The process of identifying, valuing, and equitably distributing your and your spouse’s marital property is often time consuming and complicated, depending upon the parties’ assets and liabilities. At Dragga, Hannon and Wills, LLP, we will help you through this process step-by-step, which includes, but is not limited to:

  1. Identifying, valuing, and tracing your pre-marital and non-marital property;
  2. Identifying and valuing the existing marital property; and,
  3. Identifying and valuing any “dissipated” or “extant” property (property that existed prior to the irreconcilable breakdown of the marriage, but was transferred or used for purposes unrelated to the marriage).
  4. Developing a fair and equitable distribution of marital property assets, some of which may be burdened with tax obligations (e.g. tax-deferred retirement assets, stock, some real estate);
  5. Crafting an agreement and any applicable court orders that are required for the transfer of retirement interests from one spouse to the other.

Every spouse enters the marriage with some property they acquired prior to their nuptials.

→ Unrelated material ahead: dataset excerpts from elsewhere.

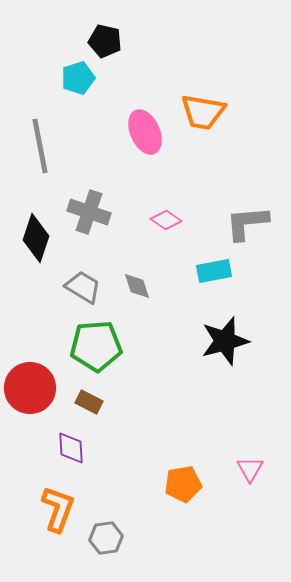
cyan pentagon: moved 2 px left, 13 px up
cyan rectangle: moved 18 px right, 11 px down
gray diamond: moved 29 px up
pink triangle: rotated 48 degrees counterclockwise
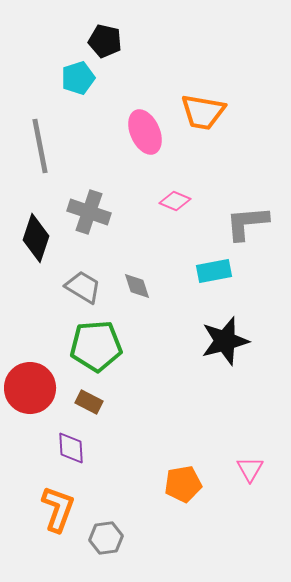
pink diamond: moved 9 px right, 19 px up; rotated 12 degrees counterclockwise
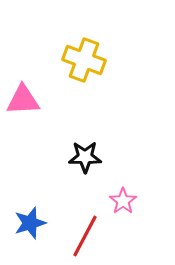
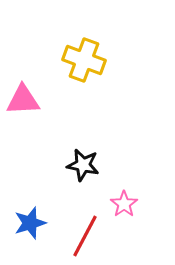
black star: moved 2 px left, 8 px down; rotated 12 degrees clockwise
pink star: moved 1 px right, 3 px down
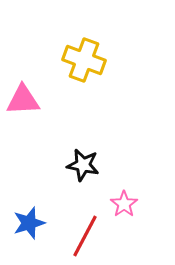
blue star: moved 1 px left
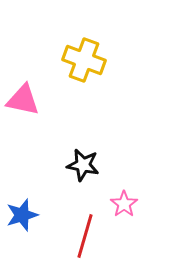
pink triangle: rotated 15 degrees clockwise
blue star: moved 7 px left, 8 px up
red line: rotated 12 degrees counterclockwise
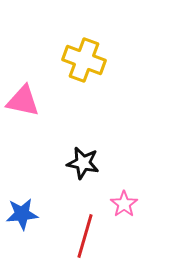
pink triangle: moved 1 px down
black star: moved 2 px up
blue star: moved 1 px up; rotated 12 degrees clockwise
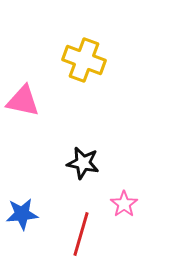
red line: moved 4 px left, 2 px up
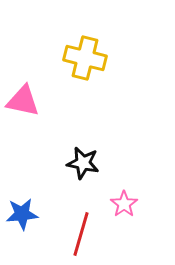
yellow cross: moved 1 px right, 2 px up; rotated 6 degrees counterclockwise
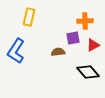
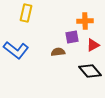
yellow rectangle: moved 3 px left, 4 px up
purple square: moved 1 px left, 1 px up
blue L-shape: moved 1 px up; rotated 85 degrees counterclockwise
black diamond: moved 2 px right, 1 px up
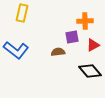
yellow rectangle: moved 4 px left
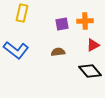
purple square: moved 10 px left, 13 px up
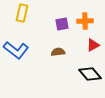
black diamond: moved 3 px down
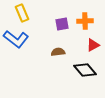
yellow rectangle: rotated 36 degrees counterclockwise
blue L-shape: moved 11 px up
black diamond: moved 5 px left, 4 px up
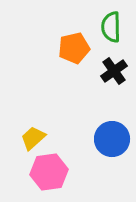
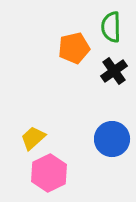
pink hexagon: moved 1 px down; rotated 18 degrees counterclockwise
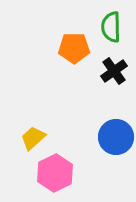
orange pentagon: rotated 12 degrees clockwise
blue circle: moved 4 px right, 2 px up
pink hexagon: moved 6 px right
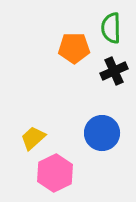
green semicircle: moved 1 px down
black cross: rotated 12 degrees clockwise
blue circle: moved 14 px left, 4 px up
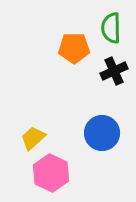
pink hexagon: moved 4 px left; rotated 9 degrees counterclockwise
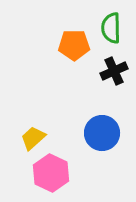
orange pentagon: moved 3 px up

The court generally allows you to retain what you owned prior to the marriage, as well as that which you acquired by gift or inheritance during the marriage. The issue becomes more complicated when pre-marital assets are co-mingled with marital assets (e.g. depositing inherited funds into a joint checking account containing income from employment from both spouses). Our team will work with you to identify what you owned prior to the marriage, as well as what is “directly traceable” to your pre-marital property in light of transactions that may have occurred during your marriage.

The division of marital property can be complex. “Acquiring” property is an on-going event pursuant to Maryland law, and as a result, it can become difficult to identify the sources that were used to acquire property over a long marriage. This can lead to the creation of property that is partially marital and partially non-marital. A joint bank account containing both marital and non-marital funds is a classic example of “mixed” property. Also, family homes are often acquired with funds from both marital and non-marital sources. We will help you sift through these issues, to preserve your pre-marital and/or non-marital contributions to the extent permitted by law.

Valuing the marital and non-marital property is the next step in the process. For many assets, such as bank accounts, brokerage accounts, and retirement accounts, the “fair market value” is obvious. For other assets, such as business interests, real estate, automobiles, and art and antiques, appraisals may be required. We will work with you to identify cost-effective means for valuing the property in question, and guide you in the selection of appropriate valuation experts for this process.

The last step is equitable distribution of the marital property. Equitable does not necessarily mean equal. The court has limited authority to transfer title to marital property from one spouse to the other. Differences in the value of marital property owned by each spouse are adjusted via monetary award. The court considers a number of factors when deciding how to allocate marital property via a monetary award, including, but not limited to the age and condition of the parties, the duration of the marriage, the parties’ monetary and non-monetary contributions to the marriage, and each party’s economic circumstances at the time of divorce, and the cause for the breakdown of the marriage. We will help you craft a settlement or award which takes into account your individual needs and circumstances, and the realities of your immediate future.